The latest initiative of lower league English club Forest Green Rovers is to build what chairman Dale Vince says is the world’s first ever wooden stadium.
“The importance of wood is not only that it’s naturally occurring, it has very low embodied carbon — about as low as it gets for a building material.
“And when you bear in mind that around three-quarters of the lifetime carbon impact of any stadium comes from its building materials, you can see why that’s so important — and it’s why our new stadium will have the lowest embodiment of carbon of any stadium.”
The stadium will reside at the heart of a 100-acre Eco Park that aims to provide facilities for the community, as well as the club: gyms, all-weather pitches, and sports science clinics will all be offered, on top of hosting events and conferences. It is estimated to cost £100 million ($123M).
“As with all modern stadia,” Vince told CNN, “in order to make them economical, you’ve got to look beyond football which is on average just a game once every two weeks for a few hours. You’ve got to look beyond that.”
“The design retains and enhances the existing meadow landscape of the site whilst adding the stadium and other functions for the town … It will be the first all timber football stadium with almost every element made of sustainably sourced timber including its structure, roof cantilevers and louvered cladding.”
The world’s greenest club?
On the surface, football and the environment seem an odd pairing. But this, says Vince, is precisely why it’s worked so well. Since becoming club chairman, he’s seen the possibility of introducing sustainable concepts to a new audience.
“It’s counterintuitive,” Vince told CNN, “and I think that’s why we’re having such a big impact. Here we are spreading a vegan message in the world of football. It doesn’t get more counterintuitive than that.”
“We have been able to display all of our thinking and the technology we use and the approaches we take in the world of football. This is an untouched audience for an eco-message.
“In effect, we’re not preaching to the choir. And that’s where we have to take the message — to places it’s never been before and where it might be quite shocking to begin with, but we can get some traction.
“If you want to post-transaction rationalize it further, which we have: football fans are a passionate group of people and if they get the environment like they get the football club, then we can create a lot of good from that.”
Back from the brink
If the future looks bright off the pitch, on it things are looking equally promising.

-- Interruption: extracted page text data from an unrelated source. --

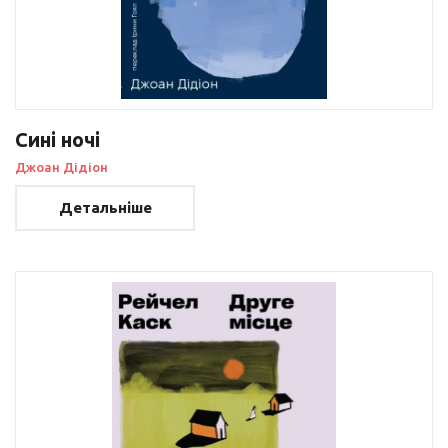
Сині ночі
Джоан Дідіон
Детальніше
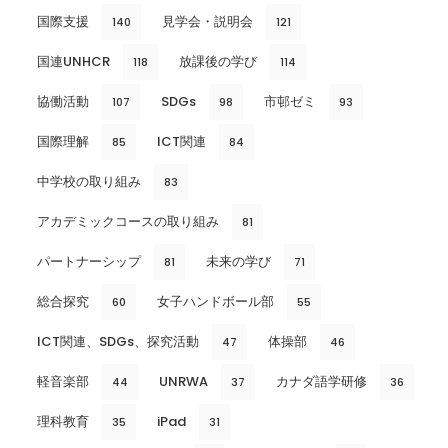
国際支援
見学会・説明会
140
121
国連UNHCR
放課後の学び
118
114
協働活動
SDGs
市邨ゼミ
107
98
93
国際理解
ICT関連
85
84
中学校の取り組み
83
アカデミックコースの取り組み
81
パートナーシップ
未来の学び
81
71
総合探究
女子ハンドボール部
60
55
ICT関連、SDGs、探究活動
体操部
47
46
軽音楽部
UNRWA
カナダ語学研修
44
37
36
理科教育
iPad
35
31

Teetering on the verge of bankruptcy six years ago, Forest Green now sit pretty at the top of the English National League, nine points clear of their nearest rivals Lincoln City and Tranmere Rovers. Promotion would take Forest Green into League Two, just three promotions away from the English Premier League.
When Vince first became involved with the club he had little idea of what he was taking on.
“It began helping [the club] out with a bit of money in terms of cash flow and then quickly realizing ‘actually they need a lot more than that.’ It was a question then of getting fully immersed and rescuing it and rebuilding it, or walking away and seeing it fail. So we took the action to dive in.”
These, Forest Green don’t see themselves languishing in the lower leagues for much longer.
“We just think we have all the ingredients in our new location and stadium, in terms of the geography and populations,” said Vince. “We think we can sustain a Championship club [the second tier of English football] with our location, so that’s our ambition.”
It seems a long way to climb, but at present the financial, environmental, and sporting future of the club appears secure. As things stand, the grass couldn’t look much greener for Forest Green Rovers.
In fact, it might be the greenest grass in world football.